Roger Angell is 89 years old. He was born in 1920. To put that in perspective, Willie Mays and Mickey Mantle were born in 1931. Jimmy Carter and George H.W. Bush were born in 1924. What I’m saying is that Roger Angell is an old man. That fact, of which there is no hiding, is what makes his latest in the New Yorker, Daddies Win, so magnificent.
He takes a few cheap shots at the blogs. He bemoans statistics. But the man still writes like he is living in 1957, in a world where baseball players are made not by television, but by the words floating through the air via radio, and the ones printed on newspaper and magazine pages. He writes like baseball still has the power to capture the imagination of an entire nation. His essay on the Yankees’ latest World Series victory is plucky and poetic. Without being sappy, the piece emits a sort of sepia-tinged nostalgia. What struck me most as I read this was Angell’s knack for magnificent little descriptions. He writes about baseball like the game is still new.
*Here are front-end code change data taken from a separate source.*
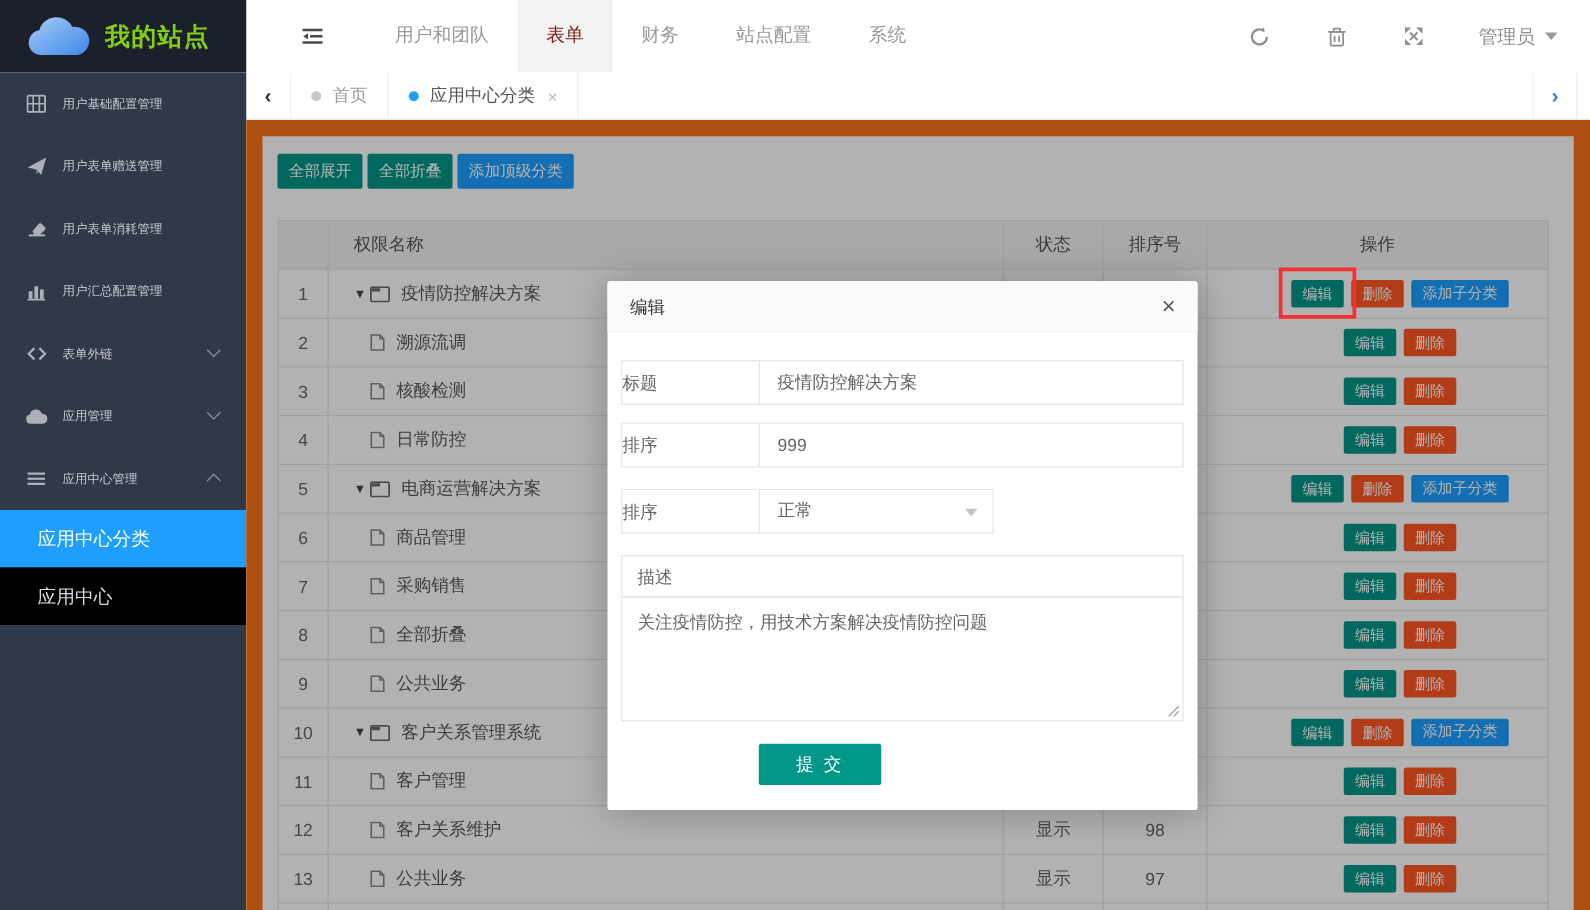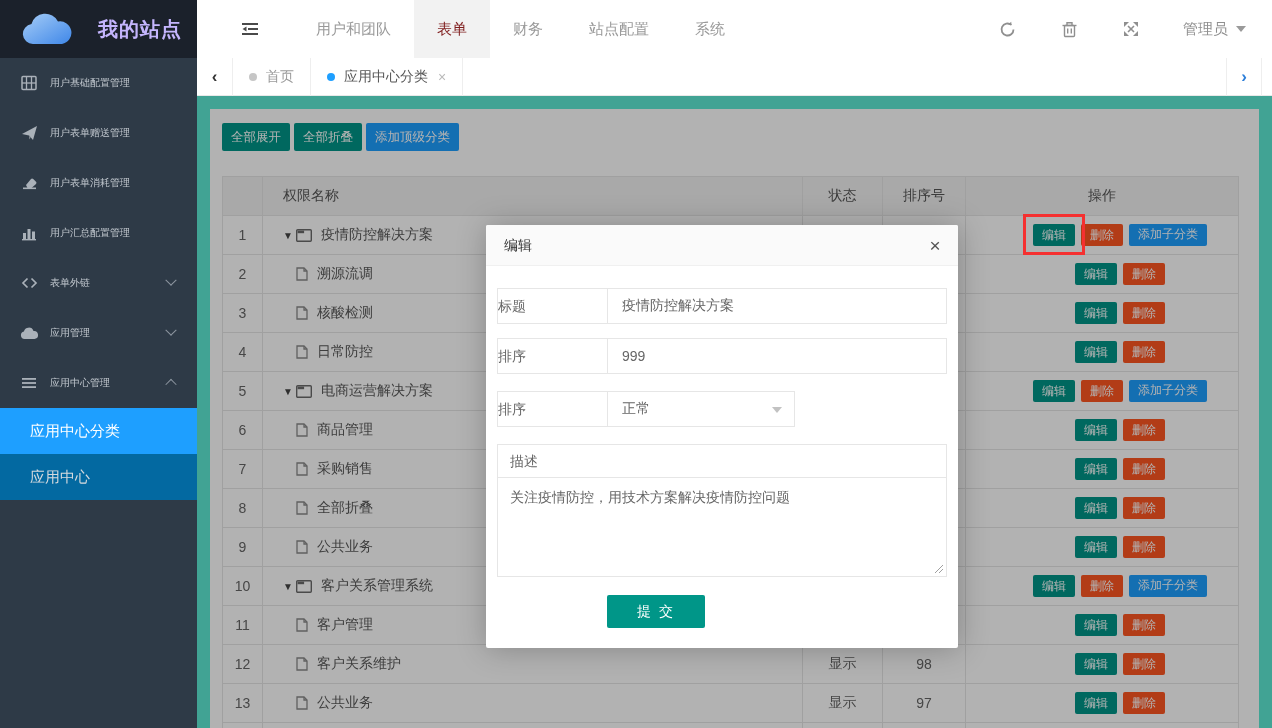--- a/index.html
+++ b/index.html
@@ -12,7 +12,7 @@
   .logo { position:absolute; left:0; top:0; width:197px; height:58px; background:#1b212b;
           display:flex; align-items:center; }
   .logo svg { margin-left:20px; }
-  .logo-text { color:#c4b5fd; font-size:20px; font-weight:bold; margin-left:26px; letter-spacing:1px; }
+  .logo-text { color:#84cc16; font-size:20px; font-weight:bold; margin-left:12px; letter-spacing:1px; }
   .topnav { position:absolute; left:197px; right:0; top:0; height:58px; display:flex; }
   .burger { width:22px; height:58px; display:flex; align-items:center; justify-content:center;
             margin:0 0 0 42px; cursor:pointer; }

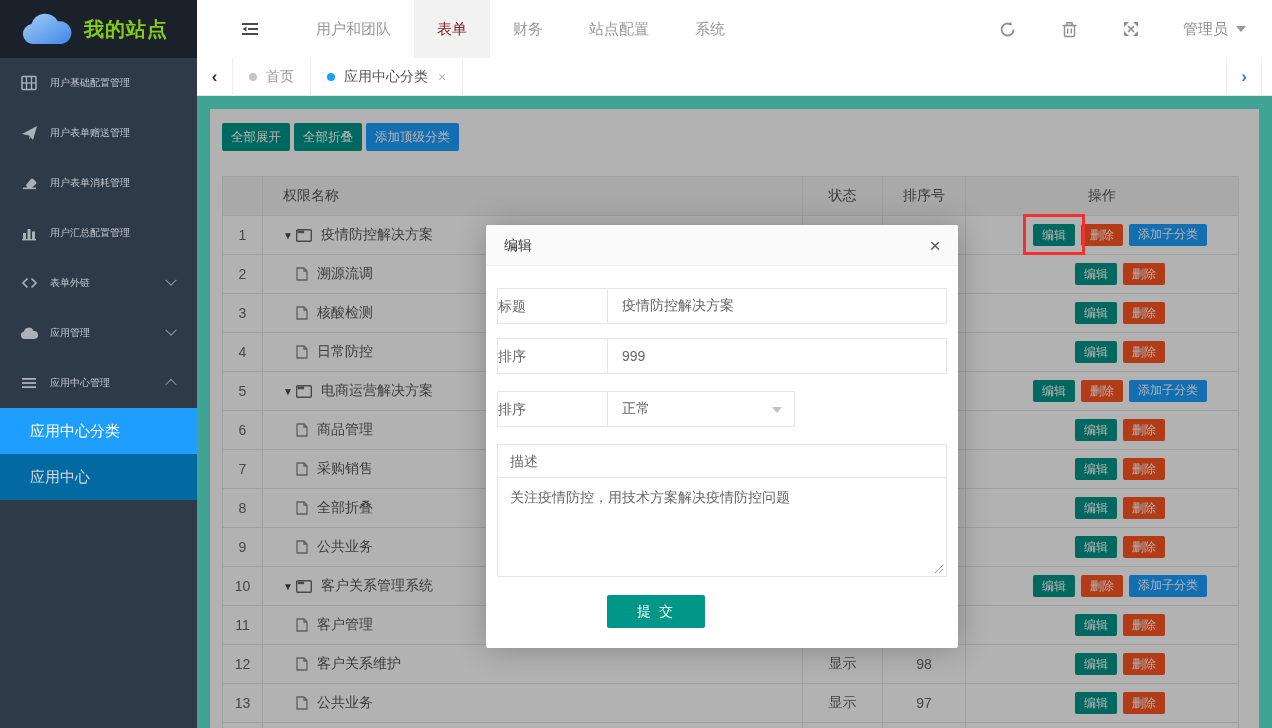--- a/index.html
+++ b/index.html
@@ -59,7 +59,7 @@
 
   
   .content { position:absolute; left:197px; top:96px; width:1075px; height:632px;
-             background:#5eead4; overflow:hidden; }
+             background:#f97316; overflow:hidden; }
   .card { position:absolute; left:13px; top:13px; right:13px; bottom:-20px; background:#fff;
           padding:14px 0 0 12px; }
   .toolbar { display:flex; gap:4px; }

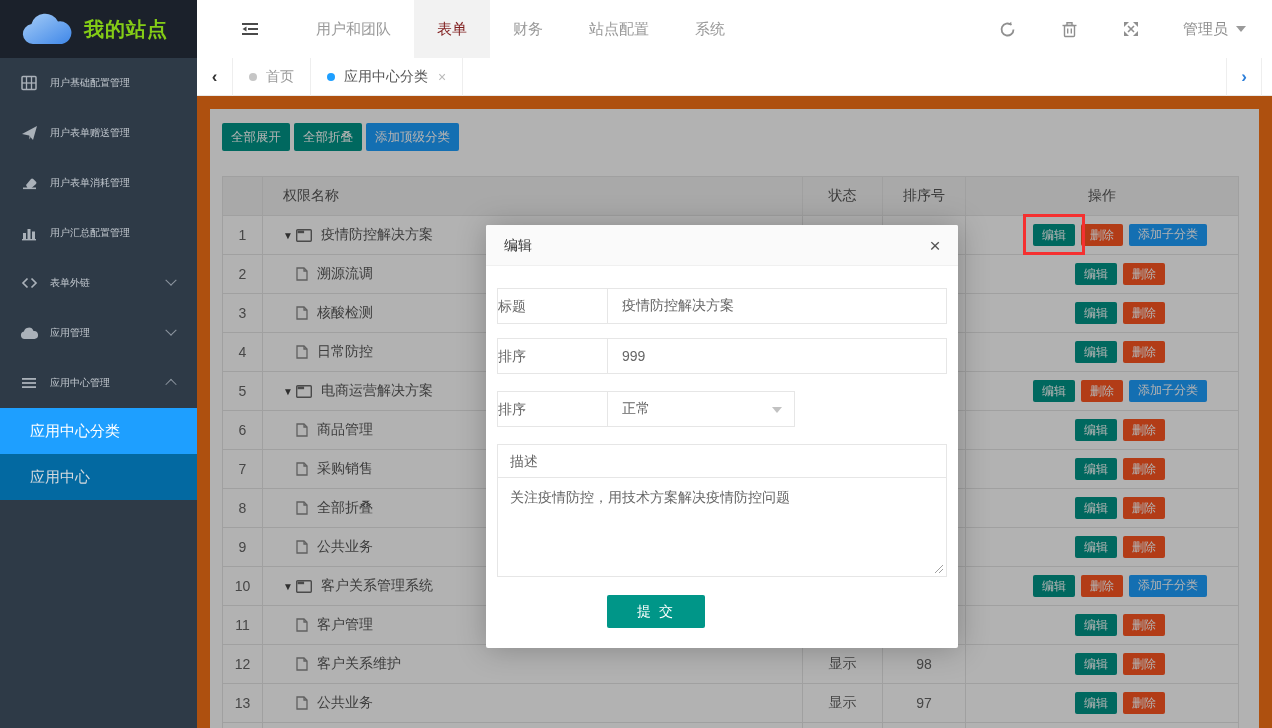--- a/index.html
+++ b/index.html
@@ -52,7 +52,7 @@
           margin-left:auto; margin-right:22px; flex:none; }
   .chev.down { transform:rotate(45deg) translate(-2px,-2px); }
   .chev.up   { transform:rotate(-135deg) translate(-1px,-1px); }
-  .side-sub { height:46px; display:flex; align-items:center; background:#0369a1; cursor:pointer; }
+  .side-sub { height:46px; display:flex; align-items:center; background:#000000; cursor:pointer; }
   .side-sub .side-label { margin-left:30px; font-size:15px; color:#d6dade; }
   .side-sub.active { background:#1E9FFF; }
   .side-sub.active .side-label { color:#fff; }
Here are some of my favorite descriptions:
On Alex Rodriguez:
“This year – well, this year he he’s been somebody else.”
“I’ve had the impression that I’m within touching distance of a new species.”
“He throws with an elegant flail, hiding the ball behind his hip or knee and producint it from behind his left shoulder, already in full delivery. His finish brings his left leg up astern like a semaphore, while his arm swings across his waist. This columnar closing posture . . . is classic and reminded me strongly of some fabled pitcher from my boyhood.”
“Utley, who has slicked-backed, Jake Gittes hair, possesses a quick back and a very short home-run stroke; he looks like a man in an ATM reaching for his cash.”
“a Tom Joad with beads.”
“Sunny looks and pavilion-sized pants and weird, white-toed spikes.”
“his fastball-cutter-changeup assortment . . arrives like a loaded tea tray coming down an airshaft.”
On the New Yankee Stadium:
“I enjoy the wild, Ginza-esque light shows – the “lightage” I mean – but I’d trade them for the steeply vertical stands of the vacant, now shrouded original and the walls of noise they produced on big nights.”
On Nick Swisher:
Where have you gone Joe DiMaggio?
On Hideki Matsui:
“His silence kept him old-fashioned: a ballplayer from the black-and-white newspaper-photograph days, before our heroes talked.”
I’d venture to say the same thing about Angell.